L'Italia si presenta alla competizione con Sal Da Vinci e la canzone Per sempre sì, vincitrice del Festival di Sanremo. Il brano ha già dimostrato una notevole capacità di attrazione internazionale, posizionandosi come la traccia più ascoltata su Spotify fra i 35 candidati alla vittoria finale, con 11 milioni di stream complessivi. Da Vinci darà vita a un numero speciale durante la prima semifinale prevista per il 12 maggio su Rai 2, mentre l'attesissima finale andrà in scena sabato 16 maggio in prima serata su Rai 1, dove il cantante partenopeo entrerà ufficialmente in competizione per il nono piazzamento consecutivo in top 10 della delegazione italiana.
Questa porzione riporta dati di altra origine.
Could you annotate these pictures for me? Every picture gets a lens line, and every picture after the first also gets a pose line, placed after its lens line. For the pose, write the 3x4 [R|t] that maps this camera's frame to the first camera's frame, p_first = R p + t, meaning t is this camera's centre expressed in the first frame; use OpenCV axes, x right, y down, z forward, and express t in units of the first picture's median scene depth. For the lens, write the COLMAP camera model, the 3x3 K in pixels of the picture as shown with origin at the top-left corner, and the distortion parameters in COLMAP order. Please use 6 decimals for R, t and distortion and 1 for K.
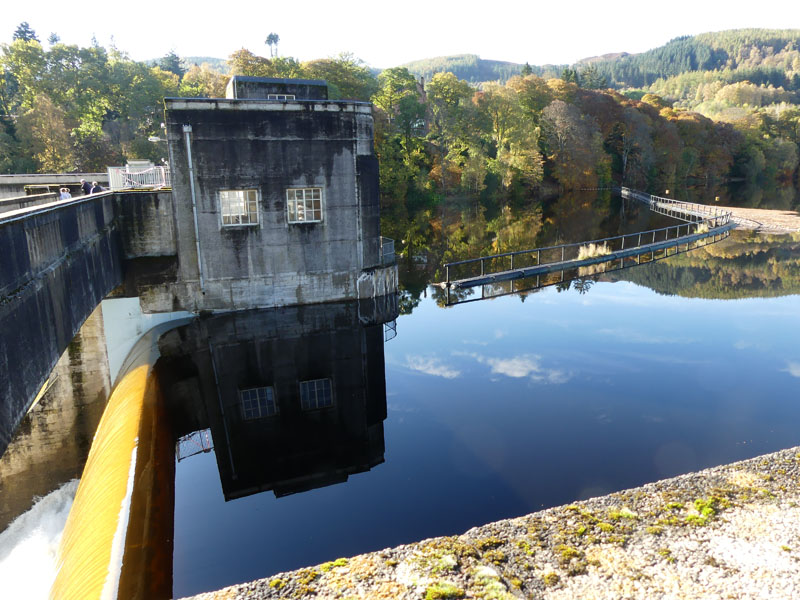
lens RADIAL K [[604.2, 0, 400.0], [0, 604.2, 300.0], [0, 0, 1]] dist [-0.032587, 0.011685]
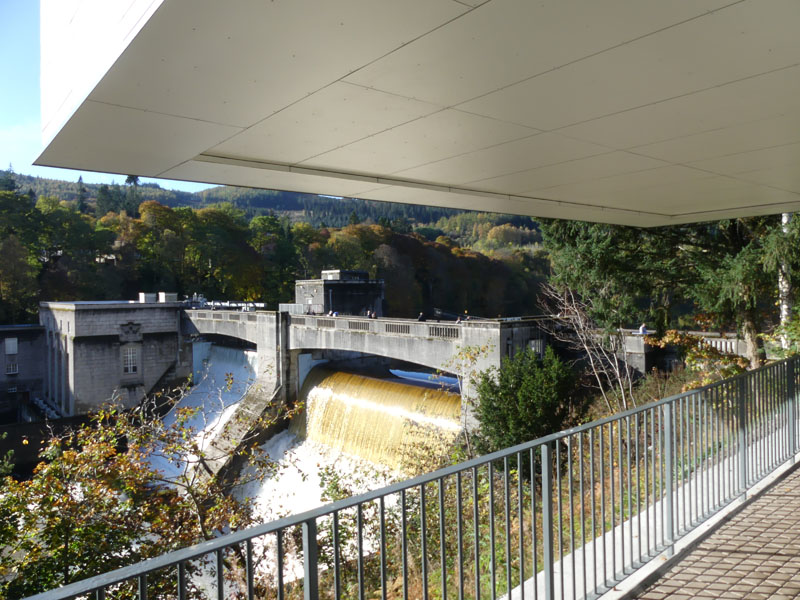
lens RADIAL K [[604.1, 0, 400.0], [0, 604.1, 300.0], [0, 0, 1]] dist [-0.007365, 0.006137]
pose [[0.946953, 0.006477, 0.321308, -0.052287], [0.056434, 0.980910, -0.186093, 0.015786], [-0.316379, 0.194354, 0.928510, -0.090402]]
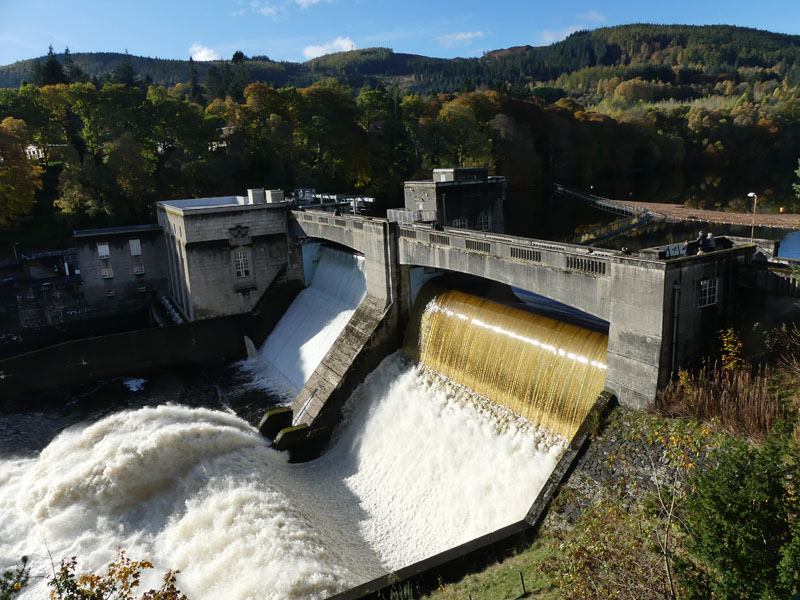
lens RADIAL K [[604.2, 0, 400.0], [0, 604.2, 300.0], [0, 0, 1]] dist [-0.032587, 0.011685]
pose [[0.989424, -0.058743, 0.132628, -0.048432], [0.056689, 0.998207, 0.019217, 0.004200], [-0.133519, -0.011495, 0.990980, -0.074441]]
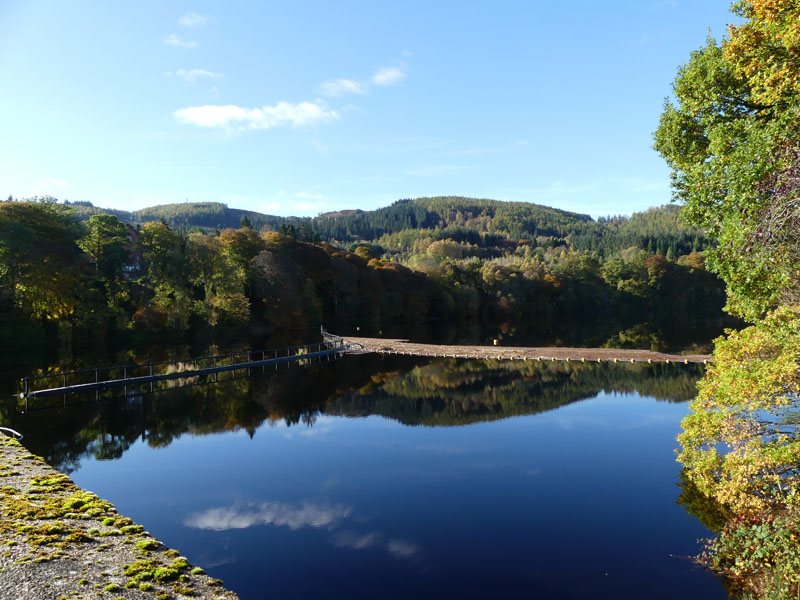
lens RADIAL K [[604.2, 0, 400.0], [0, 604.2, 300.0], [0, 0, 1]] dist [-0.032587, 0.011685]
pose [[0.922471, 0.005135, 0.386033, 0.022343], [0.084320, 0.973092, -0.214435, 0.008397], [-0.376746, 0.230360, 0.897216, -0.034120]]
Accanto all'Italia brilla anche la Repubblica di San Marino, che affida il proprio rappresentativo a Senhit, l'artista italo-eritrea che si presenta per la terza volta consecutiva. La cantante concorre con Superstar, brano vincitore del San Marino Song Contest, una vera dichiarazione di intenti in chiave pop. A sorprendere è il coinvolgimento di Boy George, icona britannica degli anni Ottanta, che accompagnerà personalmente Senhit sul palco viennese, regalando al progetto una dimensione internazionale ulteriore e un valore aggiunto non da poco in termini di visibilità mediatica.